Exercise passage -
****************************************

St Lucia – Paradise Island Turns 35

Saint Lucia is an island in the eastern Caribbean and part of the Windward Islands.  It is about 240 square miles in area and is close to St Vincent, Barbados, and Martinique. The estimated population is 175,000 people. The volcanic island of Saint Lucia is more mountainous than many other Caribbean islands, with the highest point being Mount Gimie, at 950 metres (3,120 ft) above sea level.

Two other mountains, the Pitons, form the island's most famous landmark. They are located between Soufriere and Choiseul on the western side of the island. Saint Lucia is also one of the few islands in the world that boasts a drive-in volcano.

The capital city of Saint Lucia is Castries, where about one third of the population lives. Major towns include Gros Islet, Soufriere and Vieux Fort. The local climate is tropical, moderated by northeast trade winds, with a dry season from December 1 to May 31, and a wet season from June 1 to November 30.

****************************************

Tasks to complete -
A. From the Saint Lucia passage, quote the words starting at "Saint Lucia is an island in" and ending at "a drive-in volcano.".
B. Decide whether each statement below agrees with the Saint Lucia passage. Answer yes or no for each, and quote the words from the passage that settle it.
(i) About one third of the population lives in Castries.
(ii) The Pitons stand on the eastern side of the island.
(iii) The wet season lasts from June 1 to November 30.

(Chart-based quiz items)
****************************************

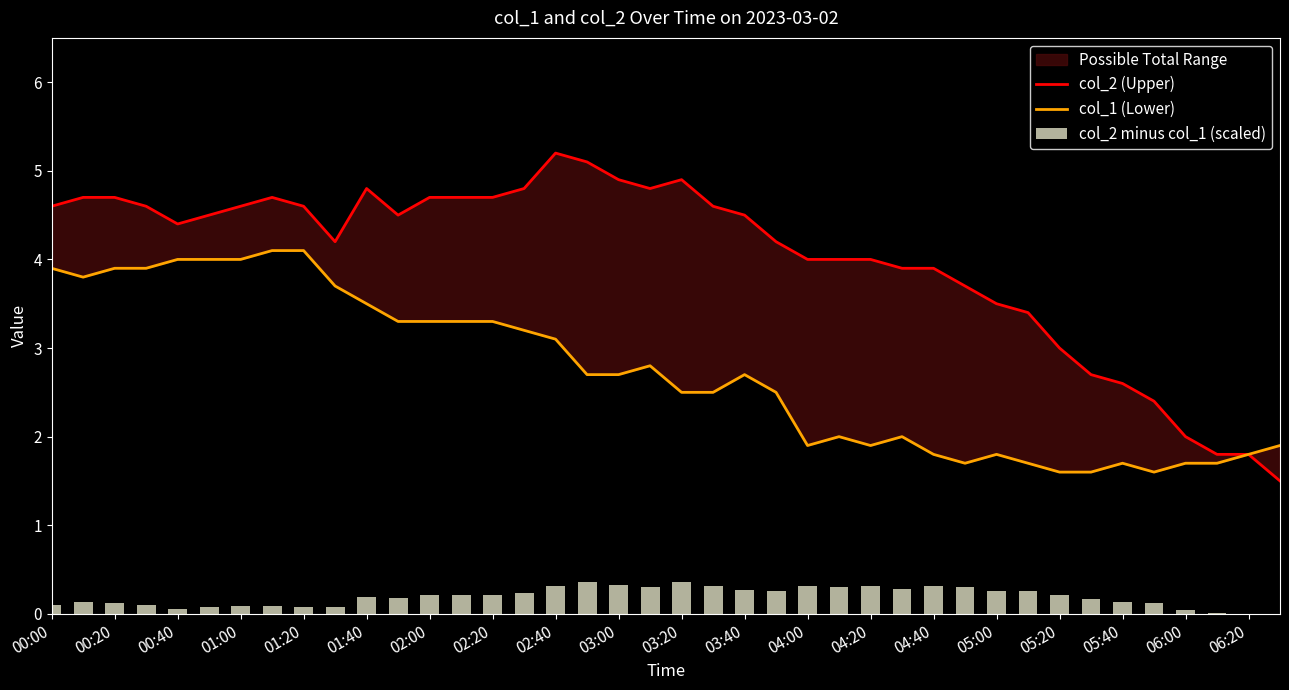

At which label does col_2 (Upper) first exceed 4?

00:00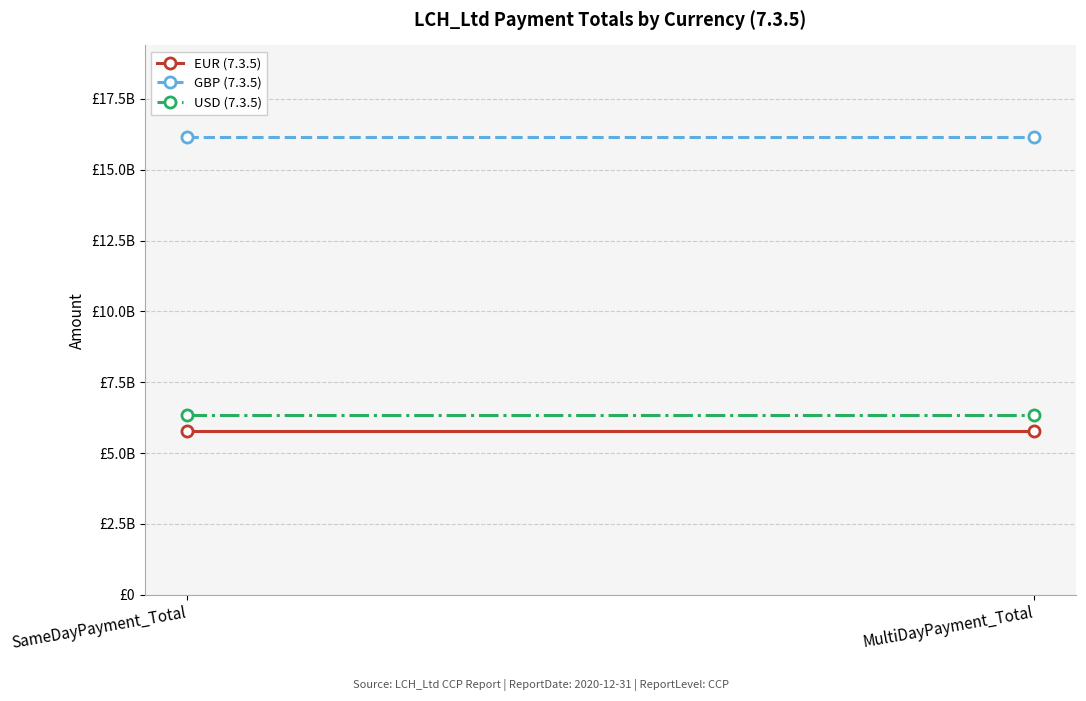

Count the number of categories in the chart.

2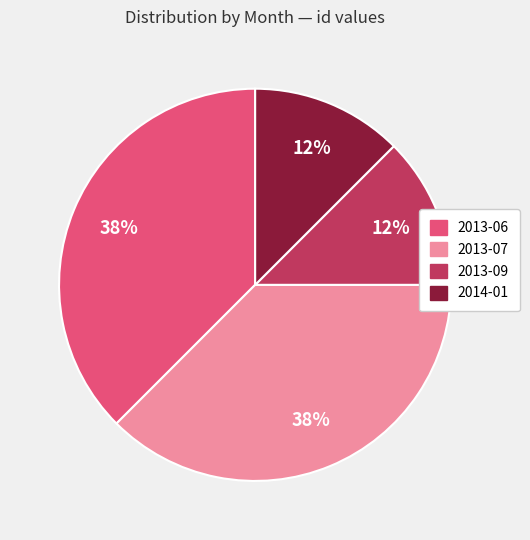

How many segments does this pie chart have?

4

****************************************

Answers given -
A.
Saint Lucia is an island in the eastern Caribbean and part of the Windward Islands.  It is about 240 square miles in area and is close to St Vincent, Barbados, and Martinique. The estimated population is 175,000 people. The volcanic island of Saint Lucia is more mountainous than many other Caribbean islands, with the highest point being Mount Gimie, at 950 metres (3,120 ft) above sea level.

Two other mountains, the Pitons, form the island's most famous landmark. They are located between Soufriere and Choiseul on the western side of the island. Saint Lucia is also one of the few islands in the world that boasts a drive-in volcano.

B.
(i) Yes: "The capital city of Saint Lucia is Castries, where about one third of the population lives."
(ii) No: "They are located between Soufriere and Choiseul on the western side of the island."
(iii) Yes: "a wet season from June 1 to November 30"